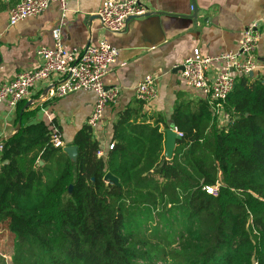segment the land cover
Wrapping results in <instances>:
<instances>
[{"label":"trees","instance_id":"trees-1","mask_svg":"<svg viewBox=\"0 0 264 264\" xmlns=\"http://www.w3.org/2000/svg\"><path fill=\"white\" fill-rule=\"evenodd\" d=\"M225 109L221 126L207 100L180 105L171 158L170 128L139 121L140 105L121 112L107 156L88 124L76 160L53 133L5 146L0 244L12 237L16 264H264V72L238 77Z\"/></svg>","mask_w":264,"mask_h":264},{"label":"crops","instance_id":"crops-1","mask_svg":"<svg viewBox=\"0 0 264 264\" xmlns=\"http://www.w3.org/2000/svg\"><path fill=\"white\" fill-rule=\"evenodd\" d=\"M19 1L1 0L0 83L36 69L41 64L38 49L54 44L52 30L60 24L67 47L82 50L106 38L119 49V57L104 83L108 88L118 87L120 94L115 103L106 107L101 122L93 129L103 156L116 142L115 124L121 112L130 106H142L139 121L155 124L163 118L160 130L165 132L169 127L179 132L172 119L176 109L189 104L193 110L206 100L180 75L181 66L195 48L207 55L236 51L244 30L257 23L255 54L262 66L260 72H264V0H142L146 12L130 18L122 32L103 28L98 11L106 0H70L66 11L60 4L52 3L42 14L11 25L9 10ZM214 71L208 69L207 73L213 77ZM147 74L156 78L158 97L144 105L136 89ZM58 82L59 76H52L37 83L29 97L15 108L0 104V143L9 153L27 148L55 131L65 146L75 145L78 131L89 125L96 94L78 91L65 97L53 96ZM226 113L222 121L218 120L221 126L229 123L230 114ZM3 154L4 150L0 151V165Z\"/></svg>","mask_w":264,"mask_h":264},{"label":"built area","instance_id":"built-area-1","mask_svg":"<svg viewBox=\"0 0 264 264\" xmlns=\"http://www.w3.org/2000/svg\"><path fill=\"white\" fill-rule=\"evenodd\" d=\"M70 0H20L9 10L11 25L32 16L42 14L52 3L60 4L63 11L67 10ZM146 12L142 0H106L98 11V16L105 30L122 32L128 21L140 17ZM54 44L43 45L37 53L41 64L33 70L19 73L13 80L0 83V104L15 108L19 102L29 97L35 85L52 76H59V82L52 91L53 96L65 97L78 91H91L96 94L93 111L88 123L95 129L101 122L104 111L109 104L115 103L120 89L116 86L106 87L105 76L119 57V49L106 38L97 43L89 44L85 49L67 47L63 41L62 25L52 30ZM259 38L258 24L249 25L244 30L243 39L238 50L217 55L203 54L199 48L187 56L181 69V78L187 85L199 90L210 103L213 116L221 120L227 116L225 102L233 91L236 80L243 75L257 74L262 71L255 50ZM214 69L213 77L207 73ZM138 99L150 103L158 97L156 78L147 74L136 89ZM182 136V133L179 132ZM52 142L56 147H65L63 140L55 131ZM114 144H110L112 149ZM5 148L0 143V151ZM103 155V151H99ZM210 194H217L218 186H208ZM1 231V225H0Z\"/></svg>","mask_w":264,"mask_h":264},{"label":"water","instance_id":"water-1","mask_svg":"<svg viewBox=\"0 0 264 264\" xmlns=\"http://www.w3.org/2000/svg\"><path fill=\"white\" fill-rule=\"evenodd\" d=\"M183 66H181V69ZM255 73L251 72L250 75L253 76ZM166 155L171 158L173 154V150L175 147V142L177 139H180L182 136L179 134V132L174 131L172 129H168L166 131ZM64 150L69 154L70 158L72 160H76V157L78 155V147L75 145H69L65 146ZM105 179L114 181L116 184H119L118 178L114 176L112 173H108L105 176Z\"/></svg>","mask_w":264,"mask_h":264},{"label":"rangeland","instance_id":"rangeland-1","mask_svg":"<svg viewBox=\"0 0 264 264\" xmlns=\"http://www.w3.org/2000/svg\"><path fill=\"white\" fill-rule=\"evenodd\" d=\"M13 249L14 245L12 243V237L8 234L3 237L0 244V264H16L13 262L12 256L9 255V253L13 252Z\"/></svg>","mask_w":264,"mask_h":264}]
</instances>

****************

Reproduce all the entries that precede this task, word for word, minus any pictures.

> RESPONSE TO THE EXERCISE
segment the land cover
Wrapping results in <instances>:
<instances>
[{"label":"trees","instance_id":"trees-1","mask_svg":"<svg viewBox=\"0 0 264 264\" xmlns=\"http://www.w3.org/2000/svg\"><path fill=\"white\" fill-rule=\"evenodd\" d=\"M225 109L221 126L207 100L180 105L171 158L170 128L139 121L140 105L121 112L107 156L88 124L76 160L53 133L5 146L0 244L12 237L16 264H264V72L238 77Z\"/></svg>","mask_w":264,"mask_h":264},{"label":"crops","instance_id":"crops-1","mask_svg":"<svg viewBox=\"0 0 264 264\" xmlns=\"http://www.w3.org/2000/svg\"><path fill=\"white\" fill-rule=\"evenodd\" d=\"M19 1L1 0L0 83L36 69L41 64L38 49L54 44L52 30L60 24L67 47L82 50L106 38L119 49V57L104 83L108 88L118 87L120 94L115 103L106 107L101 122L93 129L103 156L116 142L115 124L121 112L130 106H142L139 121L155 124L163 118L160 130L165 132L169 127L179 132L172 119L176 109L189 104L193 110L206 100L180 75L181 66L195 48L207 55L236 51L244 30L257 23L255 54L262 66L260 72H264V0H142L146 12L130 18L122 32L103 28L98 11L106 0H70L66 11L60 4L52 3L42 14L11 25L9 10ZM214 71L208 69L207 73L213 77ZM147 74L156 78L158 97L144 105L136 89ZM58 82L59 76H52L37 83L29 97L15 108L0 104V143L9 153L27 148L55 131L65 146L75 145L78 131L89 125L96 94L78 91L65 97L53 96ZM226 113L222 121L218 120L221 126L229 123L230 114ZM3 154L4 150L0 151V165Z\"/></svg>","mask_w":264,"mask_h":264},{"label":"built area","instance_id":"built-area-1","mask_svg":"<svg viewBox=\"0 0 264 264\" xmlns=\"http://www.w3.org/2000/svg\"><path fill=\"white\" fill-rule=\"evenodd\" d=\"M70 0H20L9 10L11 25L32 16L42 14L52 3L60 4L63 11L67 10ZM146 12L142 0H106L98 11V16L105 30L122 32L128 21L140 17ZM54 44L43 45L37 53L41 64L33 70L19 73L13 80L0 83V104L15 108L19 102L29 97L35 85L52 76H59V82L52 91L53 96L65 97L78 91H91L96 94L93 111L88 123L95 129L101 122L104 111L109 104L115 103L120 89L116 86L106 87L105 76L119 57V49L106 38L97 43L89 44L85 49L67 47L63 41L62 25L52 30ZM259 38L258 24L249 25L244 30L243 39L238 50L217 55L203 54L199 48L187 56L181 69V78L187 85L199 90L210 103L213 116L221 120L227 116L225 102L233 91L236 80L243 75L257 74L262 71L255 50ZM214 69L213 77L207 73ZM138 99L150 103L158 97L156 78L147 74L136 89ZM182 136V133L179 132ZM52 142L56 147H65L63 140L55 131ZM114 144H110L112 149ZM5 148L0 143V151ZM103 155V151H99ZM210 194H217L218 186H208ZM1 231V225H0Z\"/></svg>","mask_w":264,"mask_h":264},{"label":"water","instance_id":"water-1","mask_svg":"<svg viewBox=\"0 0 264 264\" xmlns=\"http://www.w3.org/2000/svg\"><path fill=\"white\" fill-rule=\"evenodd\" d=\"M183 66H181V69ZM255 73L251 72L250 75L253 76ZM166 155L171 158L173 154V150L175 147V142L177 139H180L182 136L179 134V132L174 131L172 129H168L166 131ZM64 150L69 154L70 158L72 160H76V157L78 155V147L75 145H69L65 146ZM105 179L114 181L116 184H119L118 178L114 176L112 173H108L105 176Z\"/></svg>","mask_w":264,"mask_h":264},{"label":"rangeland","instance_id":"rangeland-1","mask_svg":"<svg viewBox=\"0 0 264 264\" xmlns=\"http://www.w3.org/2000/svg\"><path fill=\"white\" fill-rule=\"evenodd\" d=\"M13 249L14 245L12 243V237L8 234L3 237L0 244V264H16L13 262L12 256L9 255V253L13 252Z\"/></svg>","mask_w":264,"mask_h":264}]
</instances>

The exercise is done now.